EXERCISE
Print every line of the records below verbatim, leaving out the pictures.

SOURCE RECORDS
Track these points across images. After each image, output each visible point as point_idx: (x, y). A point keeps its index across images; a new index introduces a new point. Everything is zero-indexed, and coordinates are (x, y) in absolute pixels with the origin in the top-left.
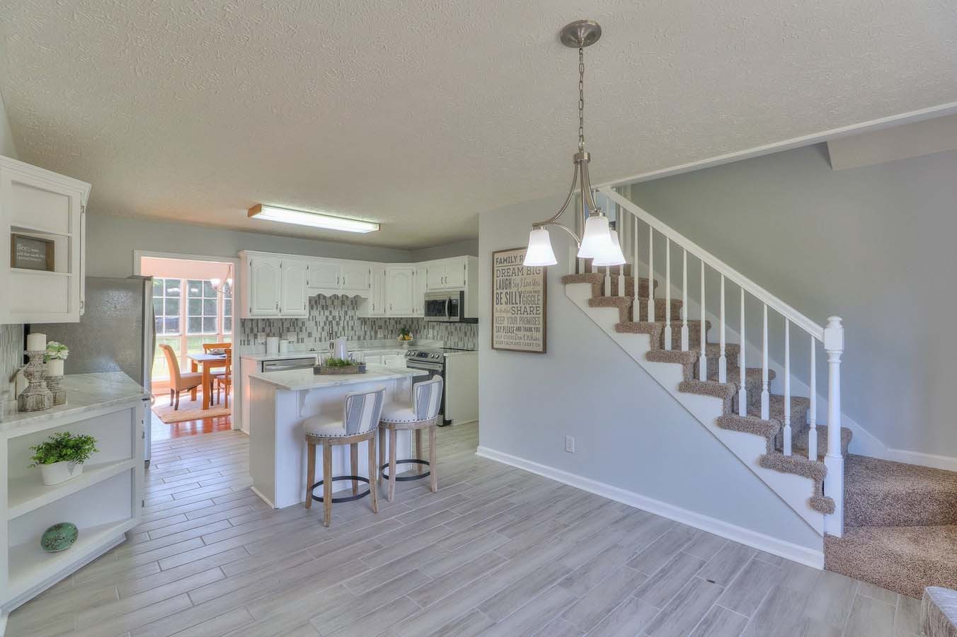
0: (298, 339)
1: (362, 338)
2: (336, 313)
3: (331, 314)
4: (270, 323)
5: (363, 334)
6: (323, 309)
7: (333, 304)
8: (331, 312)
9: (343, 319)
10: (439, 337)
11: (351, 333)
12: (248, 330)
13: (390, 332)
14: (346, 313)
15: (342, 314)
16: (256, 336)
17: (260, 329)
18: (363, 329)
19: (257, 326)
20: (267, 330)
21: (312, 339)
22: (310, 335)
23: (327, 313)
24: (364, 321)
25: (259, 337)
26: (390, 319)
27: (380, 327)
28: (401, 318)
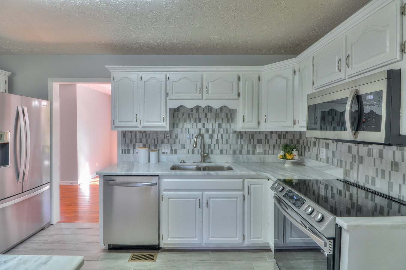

FINISHED TASK
Track these points across images. After each image, output each visible point as point_idx: (x, y). A point keeps its index across images; a new index introduces a new point. Everything is zero-indexed, and coordinates are (x, y) in absolute pixels with the origin in the top-left.
0: (298, 339)
1: (362, 338)
2: (336, 313)
3: (331, 314)
4: (270, 323)
5: (363, 334)
6: (323, 309)
7: (333, 304)
8: (331, 312)
9: (343, 319)
10: (439, 337)
11: (351, 333)
12: (248, 330)
13: (390, 332)
14: (346, 313)
15: (342, 314)
16: (256, 336)
17: (260, 329)
18: (363, 329)
19: (257, 326)
20: (267, 330)
21: (312, 339)
22: (310, 335)
23: (327, 313)
24: (364, 321)
25: (259, 337)
26: (390, 319)
27: (380, 327)
28: (401, 318)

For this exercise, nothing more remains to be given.